According to the American Cancer Society, the cancer death rate dropped by 32% (or 3.5 million fewer cancer deaths) between 1991 and 2019 in the U.S. alone. The improvements in cancer care can be attributed to several factors, including a heightened awareness of key risk factors, better detection measures, and enhanced treatment options. While we can expect and even demand continued gains in those areas, the essential next frontier is focused on the role of data in developing treatments and managing care.
Given the complexities in which the oncology treatment community operates, delivering the highest quality of care depends on the physician’s judgment and analysis of emerging technology. Having the capacity to streamline the exchange of clinical data to help improve outcomes for patients and healthcare professionals has become a vital component of providing cutting-edge clinical care, especially in the rapidly evolving field of oncology.
By using tools that help transform data into digestible pieces, oncologists, hospitals, and research centers now have the ability to address the most complex electronic health record (EHR) interoperability challenges head on, leading to cohesive treatment plans based on a combination of real-world data, artificial intelligence (AI) and machine learning (ML). The connection between cloud-based computing software and cancer care may not be obvious, but they are dots that need to be connected, and the relationship between clinical care and software will only grow stronger in the coming years and even decades.
As healthcare systems and providers lean more heavily on cloud-based storage solutions to provide easier access to health records and more precise care for their patients, it’s important to remember that in healthcare, not all data is created equally.
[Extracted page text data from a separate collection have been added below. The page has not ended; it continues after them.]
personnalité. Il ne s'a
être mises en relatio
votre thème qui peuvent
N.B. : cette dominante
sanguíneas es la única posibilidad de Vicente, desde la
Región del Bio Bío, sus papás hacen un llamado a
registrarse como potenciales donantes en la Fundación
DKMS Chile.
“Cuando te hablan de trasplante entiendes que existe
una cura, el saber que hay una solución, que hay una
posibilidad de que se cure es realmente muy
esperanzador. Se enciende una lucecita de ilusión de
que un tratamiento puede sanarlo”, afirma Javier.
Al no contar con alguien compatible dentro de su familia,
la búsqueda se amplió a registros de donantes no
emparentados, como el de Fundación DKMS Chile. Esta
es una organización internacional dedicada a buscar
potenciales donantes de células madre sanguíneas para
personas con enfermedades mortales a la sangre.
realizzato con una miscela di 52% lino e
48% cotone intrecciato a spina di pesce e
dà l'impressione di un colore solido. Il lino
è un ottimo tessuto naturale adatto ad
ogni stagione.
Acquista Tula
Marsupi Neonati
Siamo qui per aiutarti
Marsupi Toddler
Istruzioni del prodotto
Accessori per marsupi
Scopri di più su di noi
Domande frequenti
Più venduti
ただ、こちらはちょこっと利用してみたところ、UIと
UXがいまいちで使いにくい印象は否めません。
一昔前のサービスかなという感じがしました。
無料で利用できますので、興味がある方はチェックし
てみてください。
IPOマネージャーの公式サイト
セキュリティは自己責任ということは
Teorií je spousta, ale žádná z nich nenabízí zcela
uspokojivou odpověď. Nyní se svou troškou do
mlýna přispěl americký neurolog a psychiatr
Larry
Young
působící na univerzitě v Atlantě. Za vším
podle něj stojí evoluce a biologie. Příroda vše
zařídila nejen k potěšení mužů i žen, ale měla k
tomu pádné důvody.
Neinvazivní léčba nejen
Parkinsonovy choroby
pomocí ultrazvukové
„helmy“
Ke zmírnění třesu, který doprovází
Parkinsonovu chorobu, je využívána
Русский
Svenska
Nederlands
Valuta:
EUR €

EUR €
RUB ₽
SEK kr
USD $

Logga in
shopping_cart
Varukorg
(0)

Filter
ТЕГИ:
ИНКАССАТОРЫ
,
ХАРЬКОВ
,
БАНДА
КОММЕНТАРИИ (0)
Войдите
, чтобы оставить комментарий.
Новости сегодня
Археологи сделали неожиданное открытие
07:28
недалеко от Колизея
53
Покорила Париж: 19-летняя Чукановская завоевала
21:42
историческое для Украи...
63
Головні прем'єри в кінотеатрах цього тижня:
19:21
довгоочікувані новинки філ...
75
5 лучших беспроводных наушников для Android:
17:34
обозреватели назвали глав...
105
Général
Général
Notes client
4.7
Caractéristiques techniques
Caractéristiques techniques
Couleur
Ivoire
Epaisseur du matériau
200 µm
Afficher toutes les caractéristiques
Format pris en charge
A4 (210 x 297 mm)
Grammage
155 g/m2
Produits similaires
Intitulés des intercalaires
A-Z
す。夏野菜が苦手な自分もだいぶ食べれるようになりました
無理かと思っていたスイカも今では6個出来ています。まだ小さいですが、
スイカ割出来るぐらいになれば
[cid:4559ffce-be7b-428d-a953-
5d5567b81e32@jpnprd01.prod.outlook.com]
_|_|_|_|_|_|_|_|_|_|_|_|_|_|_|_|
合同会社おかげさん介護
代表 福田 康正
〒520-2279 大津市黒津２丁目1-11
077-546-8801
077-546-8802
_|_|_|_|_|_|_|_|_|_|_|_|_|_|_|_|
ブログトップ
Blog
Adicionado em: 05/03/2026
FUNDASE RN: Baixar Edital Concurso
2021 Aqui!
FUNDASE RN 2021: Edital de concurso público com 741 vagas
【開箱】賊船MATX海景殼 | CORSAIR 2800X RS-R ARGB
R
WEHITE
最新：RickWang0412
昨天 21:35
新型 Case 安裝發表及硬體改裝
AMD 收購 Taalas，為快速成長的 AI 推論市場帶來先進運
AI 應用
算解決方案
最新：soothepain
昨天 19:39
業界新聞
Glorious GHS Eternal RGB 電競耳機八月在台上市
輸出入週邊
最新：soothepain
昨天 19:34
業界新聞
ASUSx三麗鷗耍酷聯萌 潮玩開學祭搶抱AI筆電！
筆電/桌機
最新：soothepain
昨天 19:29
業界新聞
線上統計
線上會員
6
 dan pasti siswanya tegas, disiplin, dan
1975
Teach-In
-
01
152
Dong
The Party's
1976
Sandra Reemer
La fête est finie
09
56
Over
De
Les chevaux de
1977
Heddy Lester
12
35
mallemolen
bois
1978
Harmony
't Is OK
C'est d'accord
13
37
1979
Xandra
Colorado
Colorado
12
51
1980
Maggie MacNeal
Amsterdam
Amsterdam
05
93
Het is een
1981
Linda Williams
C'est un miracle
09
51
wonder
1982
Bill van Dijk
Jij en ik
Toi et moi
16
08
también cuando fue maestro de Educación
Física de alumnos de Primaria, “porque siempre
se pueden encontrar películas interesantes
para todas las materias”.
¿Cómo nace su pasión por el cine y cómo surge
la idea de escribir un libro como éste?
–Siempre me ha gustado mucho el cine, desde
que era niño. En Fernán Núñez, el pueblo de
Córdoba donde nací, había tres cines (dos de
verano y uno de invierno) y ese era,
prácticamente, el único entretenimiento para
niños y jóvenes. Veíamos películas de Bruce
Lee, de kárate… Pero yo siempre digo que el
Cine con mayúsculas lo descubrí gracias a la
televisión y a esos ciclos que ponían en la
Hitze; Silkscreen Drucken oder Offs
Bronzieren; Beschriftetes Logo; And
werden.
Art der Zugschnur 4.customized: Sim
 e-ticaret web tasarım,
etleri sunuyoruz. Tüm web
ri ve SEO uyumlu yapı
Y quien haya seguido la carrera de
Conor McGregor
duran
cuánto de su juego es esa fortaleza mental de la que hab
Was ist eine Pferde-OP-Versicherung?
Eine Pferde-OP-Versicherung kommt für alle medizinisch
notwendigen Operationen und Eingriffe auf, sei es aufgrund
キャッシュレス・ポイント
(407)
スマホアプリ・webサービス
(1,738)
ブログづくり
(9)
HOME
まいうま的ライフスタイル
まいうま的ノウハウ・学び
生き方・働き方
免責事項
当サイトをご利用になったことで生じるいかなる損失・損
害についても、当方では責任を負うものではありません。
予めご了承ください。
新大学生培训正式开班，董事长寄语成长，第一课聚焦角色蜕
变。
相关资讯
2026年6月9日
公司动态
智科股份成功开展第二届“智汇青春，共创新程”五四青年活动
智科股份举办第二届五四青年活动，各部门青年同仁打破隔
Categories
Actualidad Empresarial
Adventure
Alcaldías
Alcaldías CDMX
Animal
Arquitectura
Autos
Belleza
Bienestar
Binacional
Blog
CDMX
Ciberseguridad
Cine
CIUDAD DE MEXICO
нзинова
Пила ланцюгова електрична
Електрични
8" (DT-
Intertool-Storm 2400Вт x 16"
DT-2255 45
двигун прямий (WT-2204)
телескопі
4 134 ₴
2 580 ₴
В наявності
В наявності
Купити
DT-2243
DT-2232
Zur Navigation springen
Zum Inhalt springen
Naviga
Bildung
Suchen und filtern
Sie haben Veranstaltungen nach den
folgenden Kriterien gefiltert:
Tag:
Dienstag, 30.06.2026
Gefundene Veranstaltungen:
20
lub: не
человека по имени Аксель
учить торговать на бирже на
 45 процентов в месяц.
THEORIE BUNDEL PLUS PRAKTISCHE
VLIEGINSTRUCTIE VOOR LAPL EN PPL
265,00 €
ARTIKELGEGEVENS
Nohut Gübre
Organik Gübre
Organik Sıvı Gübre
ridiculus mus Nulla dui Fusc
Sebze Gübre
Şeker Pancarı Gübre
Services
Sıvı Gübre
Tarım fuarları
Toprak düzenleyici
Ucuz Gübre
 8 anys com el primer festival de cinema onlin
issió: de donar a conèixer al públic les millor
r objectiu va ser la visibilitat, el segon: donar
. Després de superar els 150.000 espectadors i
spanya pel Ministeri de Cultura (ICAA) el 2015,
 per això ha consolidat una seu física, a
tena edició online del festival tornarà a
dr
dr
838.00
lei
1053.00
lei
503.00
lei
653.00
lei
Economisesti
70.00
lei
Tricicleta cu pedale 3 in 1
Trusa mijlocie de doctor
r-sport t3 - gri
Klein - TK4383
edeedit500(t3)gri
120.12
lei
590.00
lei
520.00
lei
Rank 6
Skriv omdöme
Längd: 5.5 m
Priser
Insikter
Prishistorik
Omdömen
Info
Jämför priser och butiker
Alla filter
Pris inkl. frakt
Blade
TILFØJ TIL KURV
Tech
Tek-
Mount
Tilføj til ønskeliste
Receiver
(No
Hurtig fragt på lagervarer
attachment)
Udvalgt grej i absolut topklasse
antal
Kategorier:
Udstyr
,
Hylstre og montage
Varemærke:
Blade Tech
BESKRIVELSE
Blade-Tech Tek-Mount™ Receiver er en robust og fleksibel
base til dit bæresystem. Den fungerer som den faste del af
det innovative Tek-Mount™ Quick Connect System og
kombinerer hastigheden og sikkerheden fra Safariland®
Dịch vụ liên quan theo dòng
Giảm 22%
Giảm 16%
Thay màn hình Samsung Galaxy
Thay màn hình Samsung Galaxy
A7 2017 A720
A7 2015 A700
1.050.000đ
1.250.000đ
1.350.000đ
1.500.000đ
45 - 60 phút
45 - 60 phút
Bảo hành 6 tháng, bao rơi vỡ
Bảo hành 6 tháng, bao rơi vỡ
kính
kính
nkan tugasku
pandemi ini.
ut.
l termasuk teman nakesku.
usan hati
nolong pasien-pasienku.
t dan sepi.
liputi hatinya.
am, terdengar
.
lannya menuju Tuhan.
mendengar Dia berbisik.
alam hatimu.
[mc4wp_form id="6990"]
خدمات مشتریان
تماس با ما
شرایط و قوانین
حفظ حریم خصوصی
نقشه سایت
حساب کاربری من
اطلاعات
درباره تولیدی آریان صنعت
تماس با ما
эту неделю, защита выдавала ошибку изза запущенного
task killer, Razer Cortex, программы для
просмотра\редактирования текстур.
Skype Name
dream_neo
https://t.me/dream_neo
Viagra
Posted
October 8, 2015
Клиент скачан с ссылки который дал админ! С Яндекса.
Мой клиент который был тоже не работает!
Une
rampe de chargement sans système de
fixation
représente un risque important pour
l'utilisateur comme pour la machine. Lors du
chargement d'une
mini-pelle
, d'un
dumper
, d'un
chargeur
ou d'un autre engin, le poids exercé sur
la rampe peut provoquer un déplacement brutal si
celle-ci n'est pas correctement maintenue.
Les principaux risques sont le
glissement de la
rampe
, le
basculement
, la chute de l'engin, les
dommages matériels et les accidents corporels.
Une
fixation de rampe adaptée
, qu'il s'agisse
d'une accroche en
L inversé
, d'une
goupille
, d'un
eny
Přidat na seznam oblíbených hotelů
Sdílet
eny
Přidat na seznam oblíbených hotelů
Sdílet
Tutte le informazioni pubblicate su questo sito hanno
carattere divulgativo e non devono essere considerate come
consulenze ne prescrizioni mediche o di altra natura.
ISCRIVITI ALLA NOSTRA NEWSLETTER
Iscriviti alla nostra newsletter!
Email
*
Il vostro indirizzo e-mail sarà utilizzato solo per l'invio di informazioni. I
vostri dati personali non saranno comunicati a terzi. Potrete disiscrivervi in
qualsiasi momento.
What’s more, the healthcare industry generates some of the largest datasets that often require a herculean effort to digest and convert into meaningful insights and advances in treatment.
The value of data in cancer care
Tumor registries are at the core of modern cancer treatment, access to which enhances and validates data while creating curated patient databases for increased usability and applicability. Furthermore, the ability to harness the massive information sprawl into relevant research questions and answers, all while meeting varying data management regulations and multiple layers of privacy and security restrictions, has been a boon to care teams, which are typically made up of specialists in different departments (or even health systems) with unique focuses.
From a broader perspective, digital data can inform patient-valued care, quality initiatives, and policy guidelines. In addition, the growing usage of assays that leverage smaller quantities of source material and produce higher volumes of data has led to the necessity for new and adaptable data storage solutions. Analyzing multifactorial data in a standardized, cost-effective, and secure manner is complex and requires technical solutions and back-end support, which can be a strain on smaller operations.
From data management to clinical practice
We knew that the technology we provide at Infor, as experts in cloud software, had the potential to play a critical role in how life-saving medicines could and should be used. Cancer treatment is less of a guessing game than ever, and precision treatment would not be possible without the advent of data collection and machine-learned analysis.
Infor and its Cloverleaf® technology have supported our partners and their certified teams of tumor registrars with access to patient records that are used to enhance and validate data, creating a curated patient database that’s far more robust in usability and applicability.
Real world application
In 2018, Infor partnered with Syapse, a company dedicated to extinguishing the fear and burden of serious disease by advancing real-world care, to collect, analyze and leverage massive amounts of data that could have a meaningful impact for patients and healthcare providers. The partnership has already proven to be a meaningful step in the mission to deliver more precise cancer care.
Most notably, data processing capabilities leapt from 18,000 to 3.2 million records per hour. The result of Syapse’s integration of Cloverleaf has established a fluid platform that hospitals, licensed customers, and industry peers can confidently trust. After switching to Cloverleaf, the 20-year data backload that would have taken two years to ingest was integrated in just five days. Although Syapse has continued to grow its customer base and, by associated, patient volume, it has not come close to reaching any constraints on scale.